Dale was born as a tropical depression in the tropical Pacific Ocean on 2 November 1996 and dissipated three weeks later as an extratropical cyclone in northern Russia just south of the Kara Sea. Dale tracked westward around a subtropical high, became a typhoon on 6 November and then a supertyphoon (estimated 140 kt) just before it turned to the northwest three days later. Dale recurved to the northeast around the west side of the subtropical high as it entered the influence of a strong sub-tropical westerly jet and underwent extratropical transition (ET) south of Japan. Dale rapidly reintensified into a powerful extratropical cyclone (EC) as it turned northward toward Siberia and slowly died as it moved westward along the north coast of Russia. Noteworthy aspects of Dale include: 1) a transport of modified tropical air across the North Pole toward Greenland, and 2) environmental sea level pressure perturbations of ~ 10 hPa in 10 days over the tropical western Pacific Ocean. The focus of this talk will be on the synoptic-scale aspects of Dale's life cycle to better understand the reasons for this noteworthy behavior.

ECMWF ERA-40 2.5 gridded reanalyses were used for diagnostic calculations. Joint Typhoon Warning Center (JTWC) best track and intensity estimates were obtained for Dale during its tropical phase. Ship reports from the Comprehensive Ocean-Atmosphere Data Set were used to refine Dale analyses during its lifetime.

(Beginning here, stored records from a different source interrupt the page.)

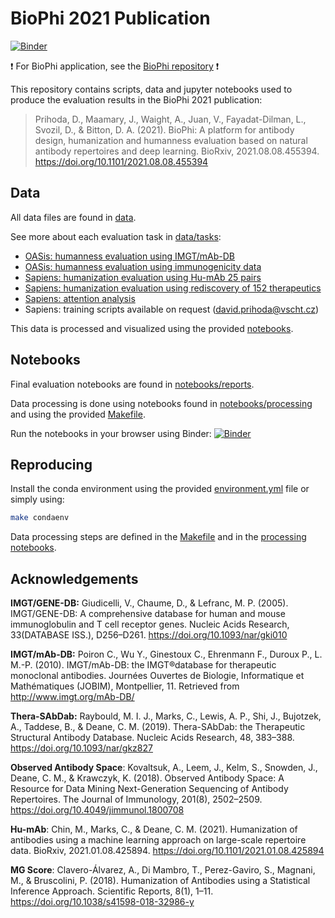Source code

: # BioPhi 2021 Publication

[![Binder](http://mybinder.org/badge_logo.svg)](https://mybinder.org/v2/gh/Merck/BioPhi-2021-publication/main?urlpath=lab/tree/notebooks/reports)

️❗️ For BioPhi application, see the [BioPhi repository](https://github.com/Merck/BioPhi) ❗️

This repository contains scripts, data and jupyter notebooks used to produce the evaluation results in the BioPhi 2021 publication:

> Prihoda, D., Maamary, J., Waight, A., Juan, V., Fayadat-Dilman, L., Svozil, D., & Bitton, D. A. (2021). 
> BioPhi: A platform for antibody design, humanization and humanness evaluation based on natural antibody repertoires and deep learning. BioRxiv, 2021.08.08.455394. https://doi.org/10.1101/2021.08.08.455394


## Data

All data files are found in [data](data/). 

See more about each evaluation task in [data/tasks](data/tasks):

- [OASis: humanness evaluation using IMGT/mAb-DB](data/tasks/humanness)
- [OASis: humanness evaluation using immunogenicity data](data/tasks/immunogenicity)
- [Sapiens: humanization evaluation using Hu-mAb 25 pairs](data/tasks/humab_25_pairs)
- [Sapiens: humanization evaluation using rediscovery of 152 therapeutics](data/tasks/therapeutic_rediscovery)
- [Sapiens: attention analysis](data/tasks/attention)
- Sapiens: training scripts available on request (david.prihoda@vscht.cz)

This data is processed and visualized using the provided [notebooks](notebooks).

## Notebooks

Final evaluation notebooks are found in [notebooks/reports](notebooks/reports). 

Data processing is done using notebooks found in [notebooks/processing](notebooks/processing) and using the provided [Makefile](Makefile).

Run the notebooks in your browser using Binder: [![Binder](http://mybinder.org/badge_logo.svg)](https://mybinder.org/v2/gh/Merck/BioPhi-2021-publication/main?urlpath=lab/tree/notebooks/reports)

## Reproducing

Install the conda environment using the provided [environment.yml](environment.yml) file or simply using:

```bash
make condaenv
```

Data processing steps are defined in the [Makefile](Makefile) and in the [processing notebooks](notebooks/processing).

## Acknowledgements

**IMGT/GENE-DB:** Giudicelli, V., Chaume, D., & Lefranc, M. P. (2005). IMGT/GENE-DB: A comprehensive database for human and mouse immunoglobulin and T cell receptor genes. Nucleic Acids Research, 33(DATABASE ISS.), D256–D261. https://doi.org/10.1093/nar/gki010

**IMGT/mAb-DB:** Poiron C., Wu Y., Ginestoux C., Ehrenmann F., Duroux P., L. M.-P. (2010). IMGT/mAb-DB: the IMGT®database for therapeutic monoclonal antibodies. Journées Ouvertes de Biologie, Informatique et Mathématiques (JOBIM), Montpellier, 11. Retrieved from http://www.imgt.org/mAb-DB/

**Thera-SAbDab:** Raybould, M. I. J., Marks, C., Lewis, A. P., Shi, J., Bujotzek, A., Taddese, B., & Deane, C. M. (2019). Thera-SAbDab: the Therapeutic Structural Antibody Database. Nucleic Acids Research, 48, 383–388. https://doi.org/10.1093/nar/gkz827

**Observed Antibody Space**: Kovaltsuk, A., Leem, J., Kelm, S., Snowden, J., Deane, C. M., & Krawczyk, K. (2018). Observed Antibody Space: A Resource for Data Mining Next-Generation Sequencing of Antibody Repertoires. The Journal of Immunology, 201(8), 2502–2509. https://doi.org/10.4049/jimmunol.1800708

**Hu-mAb**: Chin, M., Marks, C., & Deane, C. M. (2021). Humanization of antibodies using a machine learning approach on large-scale repertoire data. BioRxiv, 2021.01.08.425894. https://doi.org/10.1101/2021.01.08.425894

**MG Score**: Clavero-Álvarez, A., Di Mambro, T., Perez-Gaviro, S., Magnani, M., & Bruscolini, P. (2018). Humanization of Antibodies using a Statistical Inference Approach. Scientific Reports, 8(1), 1–11. https://doi.org/10.1038/s41598-018-32986-y

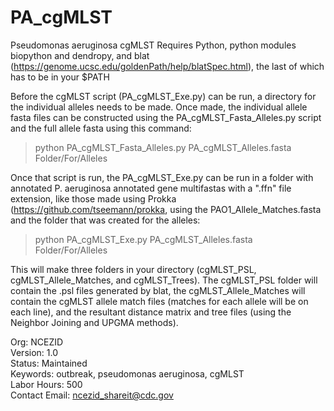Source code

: # PA_cgMLST
Pseudomonas aeruginosa cgMLST
Requires Python, python modules biopython and dendropy, and blat (https://genome.ucsc.edu/goldenPath/help/blatSpec.html), the last of which has to be in your $PATH

Before the cgMLST script (PA_cgMLST_Exe.py) can be run, a directory for the individual alleles needs to be made. Once made, the individual allele fasta files can be constructed using the PA_cgMLST_Fasta_Alleles.py script and the full allele fasta using this command:

> python PA_cgMLST_Fasta_Alleles.py PA_cgMLST_Alleles.fasta Folder/For/Alleles

Once that script is run, the PA_cgMLST_Exe.py can be run in a folder with annotated P. aeruginosa annotated gene multifastas with a ".ffn" file extension, like those made using Prokka (https://github.com/tseemann/prokka, using the PAO1_Allele_Matches.fasta and the folder that was created for the alleles:

> python PA_cgMLST_Exe.py PA_cgMLST_Alleles.fasta Folder/For/Alleles

This will make three folders in your directory (cgMLST_PSL, cgMLST_Allele_Matches, and cgMLST_Trees). The cgMLST_PSL folder will contain the .psl files generated by blat, the cgMLST_Allele_Matches will contain the cgMLST allele match files (matches for each allele will be on each line), and the resultant distance matrix and tree files (using the Neighbor Joining and UPGMA methods).

Org: NCEZID\
Version: 1.0\
Status: Maintained\
Keywords: outbreak, pseudomonas aeruginosa, cgMLST\
Labor Hours: 500\
Contact Email: ncezid_shareit@cdc.gov
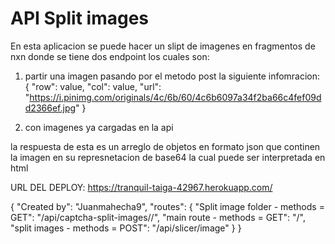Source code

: # API Split images

En esta aplicacion se puede hacer un slipt de imagenes en fragmentos de nxn donde se tiene dos endpoint los cuales son:
1. partir una imagen pasando por el metodo post la siguiente infomracion:
    {
        "row": value,
        "col": value,
        "url": "https://i.pinimg.com/originals/4c/6b/60/4c6b6097a34f2ba66c4fef09dd2366ef.jpg"
    }
    
2. con imagenes ya cargadas en la api

la respuesta de esta es un arreglo de objetos en formato json que continen la imagen en su represnetacion de base64 la cual puede ser interpretada en html

URL DEL DEPLOY: https://tranquil-taiga-42967.herokuapp.com/

{
    "Created by": "Juanmahecha9",
    "routes": {
        "Split image folder - methods = GET": "/api/captcha-split-images/<row>/<col>",
        "main route - methods = GET": "/",
        "split images - methods = POST": "/api/slicer/image"
    }
}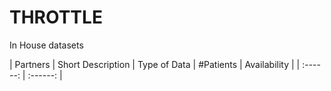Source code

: # THROTTLE

In House datasets

| Partners | Short Description | Type of Data | #Patients | Availability |
| :------: |     :------:      |
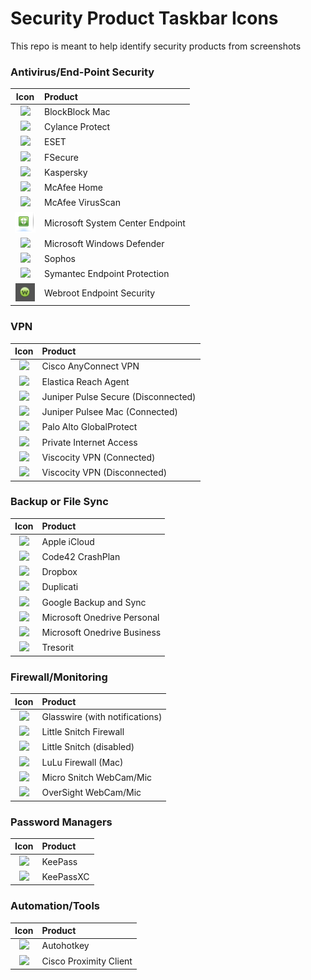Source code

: # Security Product Taskbar Icons

This repo is meant to help identify security products from screenshots

### Antivirus/End-Point Security
| Icon                                                          | Product                               |
| :---:                                                         | :---                                  |
| ![](/images/blockblock-mac-malware-persistence-monitor.png)   | BlockBlock Mac                        |
| ![](/images/cylance-protect.png)                              | Cylance Protect                       |
| ![](/images/eset.png)                                         | ESET                                  |
| ![](/images/fsecure.png)                                      | FSecure                               |
| ![](/images/kaspersky.png)                                    | Kaspersky                             |
| ![](/images/mcafee_home.png)                                  | McAfee Home                           |
| ![](/images/mcafee_enterprise.png)                            | McAfee VirusScan                      |
| ![](/images/System-Center-Endpoint-Protection.png)            | Microsoft System Center Endpoint      |
| ![](/images/win_defender.png)                                 | Microsoft Windows Defender            |
| ![](/images/sophos.png)                                       | Sophos                                |
| ![](/images/sep.png)                                          | Symantec Endpoint Protection          |
| ![](/images/webroot.png)                                      | Webroot Endpoint Security             |


### VPN
| Icon                                                          | Product                               |
| :---:                                                         | :---                                  |
| ![](/images/Cisco_VPN.jpg)                                    | Cisco AnyConnect VPN                  |
| ![](/images/elastica-reach-agent.png)                         | Elastica Reach Agent                  |
| ![](/images/pulse-vpn-disconnected.png)                       | Juniper Pulse Secure (Disconnected)   |
| ![](/images/pulse-secure-vpn-mac.png)                         | Juniper Pulsee Mac (Connected)        |
| ![](/images/vpn-palo-alto-globalprotect.png)                  | Palo Alto GlobalProtect               |
| ![](/images/VPN-Private-Internet-Access-Connected.png)        | Private Internet Access               |
| ![](/images/viscosity-vpn-connected.png)                      | Viscocity VPN (Connected)             |
| ![](/images/viscosity-vpn-disconnected.png)                   | Viscocity VPN (Disconnected)          |

### Backup or File Sync
| Icon                                                          | Product                               |
| :---:                                                         | :---                                  |
| ![](/images/icloud.png)                                       | Apple iCloud                          |
| ![](/images/Code42_CrashPlan_Backup.jpg)                      | Code42 CrashPlan                      |
| ![](/images/dropbox.png)                                      | Dropbox                               |
| ![](/images/duplicati.png)                                    | Duplicati                             |
| ![](/images/google-backup-and-sync.png)                       | Google Backup and Sync                |
| ![](/images/onedrive.png)                                     | Microsoft Onedrive Personal           |
| ![](/images/onedrive-biz.png)                                 | Microsoft Onedrive Business           |
| ![](/images/tresorit.png)                                     | Tresorit                              |

### Firewall/Monitoring
| Icon                                                          | Product                               |
| :---:                                                         | :---                                  |
| ![](/images/Glasswire-with-alerts.png)                        | Glasswire (with notifications)        |
| ![](/images/little-snitch-firewall.png)                       | Little Snitch Firewall                |
| ![](/images/little-snitch-disabled.png)                       | Little Snitch (disabled)              |
| ![](/images/lulu-firewall.png)                                | LuLu Firewall (Mac)                   |
| ![](/images/micro-snitch-mic-webcam-monitor.png)              | Micro Snitch WebCam/Mic               |
| ![](/images/oversight-mic-webcam-monitor.png)                 | OverSight WebCam/Mic                  |

### Password Managers
| Icon                                                          | Product                               |
| :---:                                                         | :---                                  |
| ![](/images/keepass.png)                                      | KeePass                               |
| ![](/images/KeePassXC.png)                                    | KeePassXC                             |

### Automation/Tools
| Icon                                                          | Product                               |
| :---:                                                         | :---                                  |
| ![](/images/autohotkey.png)                                   | Autohotkey                            |
| ![](/images/cisco-proximity-screen-sharing.png)               | Cisco Proximity Client                |

###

Results indicate that the mid-Pacific shear line under which tropical depression Dale was born was barotropically unstable. Dale interacted with a strong westerly jet and an upper-tropospheric potential vorticity (PV) anomaly embedded within the jet on 13 November. This interaction led to the ET of Dale within a highly baroclinic environment (winds reached 100 m/s in a 200 hPa jet streak ahead of Dale) and resulted in a strong poleward flux of modified tropical air ahead of the storm. The poleward flux of modified tropical air ahead of Dale led to a further amplification of a preexisting downstream ridge toward the North Pole. As Dale crossed the strong jet axis explosive reintensification occurred as attested by a central pressure decrease of 38 hPa in 48 hours on 13 and 14 November to the low 940s (hPa). The 500-1000 hPa thickness over the North Pole increased ~30 dam to 532 dam in 24 hours on 16 November as the modified tropical air crossed the Pole. While still a strong storm, Dale tracked north to 82oN before it turned west to along the north coast of Russia before finally dissipating on 22 November.